Leadership Grind Lightning Talks

Learnings from the night

The Leadership Grind meetup held a lightning talk night on 15 August 2018. A few of us from the team went along and took away some learnings and insights.

Here’s what stood out for me on the night.

Recognition and Feedback

It’s great to see Xero performing internal research on it’s own ability to give recognition to employees. Not many companies travel down this road of retrospection and are comfortable with sharing the results and learnings.

Certainly the topic closely resonates with my work. Recognition is a core part motivation because it plays to the feeling of mastery, one of the core intrinsic motivators for doing great work. This is another tool for fostering an awesome team environment.

This talk triggered my own curiosity:

  • How do we want to give feedback to each other within the team? Within the organisation?
  • How do we want to give recognition? And receive recognition? And what sorts of things do we want to recognise?

The idea that opportunity can be a form of reward was something I haven’t paid attention to before. It would be a valuable exercise to inspect what things we’re holding onto and currently not giving others the opportunity.

Moving forward:

  1. Include discussion on feedback and recognition in team start-up. Can be discussed when coming up with team norm / charter.
  2. Ask the team — what would make it fun and rewarding for you to work in this team?

Gradients of Agreement

This talk introduced another model of thinking about agreements. We’ve always had the struggle for making decisions in a larger group, and we’ve often resorted to reducing the group to few ‘core’ people we identify. Reflecting on it now, the consensus forced people into a binary state - either you agreed or didn’t agree.

Having a gradient for agreement means that we’re able to reflect more closely to the different levels of agreements that are present in humans.

Gradient of agreements scale

*Image --- An example scale to use in a gradient of agreement*

Another dimension that the speaker introduced was the impact of the topic in discussion. This changes the level of alignment you need in an agreement.

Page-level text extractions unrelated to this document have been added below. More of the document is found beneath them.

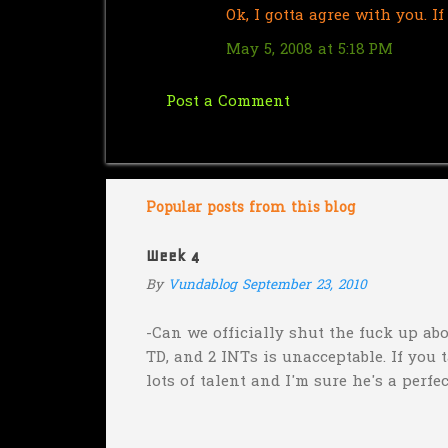
Ok, I gotta agree with you. 
o
m
May 5, 2008 at 5:18 PM
m
e
Post a Comment
n
t
s
Popular posts from this blog
Week 4
By
Vundablog
September 23, 2010
-Can we officially shut the fuck up abo
TD, and 2 INTs is unacceptable. If you 
lots of talent and I'm sure he's a perfe
inexplicable. His Heisman campaign is 
Couch. -Here's a random one: Kansas is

Low impact agreements include those that are:

  • Not many people are affected by it
  • It’s only temporary
  • The consequence of the decision is minor

Low impact agreements do not require as strong of an alignment as high impact agreements. From my experience, this is a dimension that often gets forgotten about. We fall into the societal norm of trying to include everyone as equals in the decision making process, so we end up aiming to have consent rather than consensus.

So how would you go about applying this?

  1. Ask and explain about consensus — it’s a level of agreement necessary for the decision, does not mean everyone needs to be in perfect agreement.
  2. Ask the group what level of agreement is needed. Explain with examples: Choosing a place for lunch vs choosing a technology to work with for the next 10 years.
  3. Write down the proposal clearly — this is strongly recommended to clarify any differences in understanding because of verbal communication.
  4. Poll the group. Interpret the results depending on the level of agreement necessary.
  5. If it’s not enough, focus the discussion on the people who are least in agreement. Ask them what needs to change to allow them to agree more.
  6. Repeat the polling.

Moving forward:

  1. For us, at the next group decision, introduce this.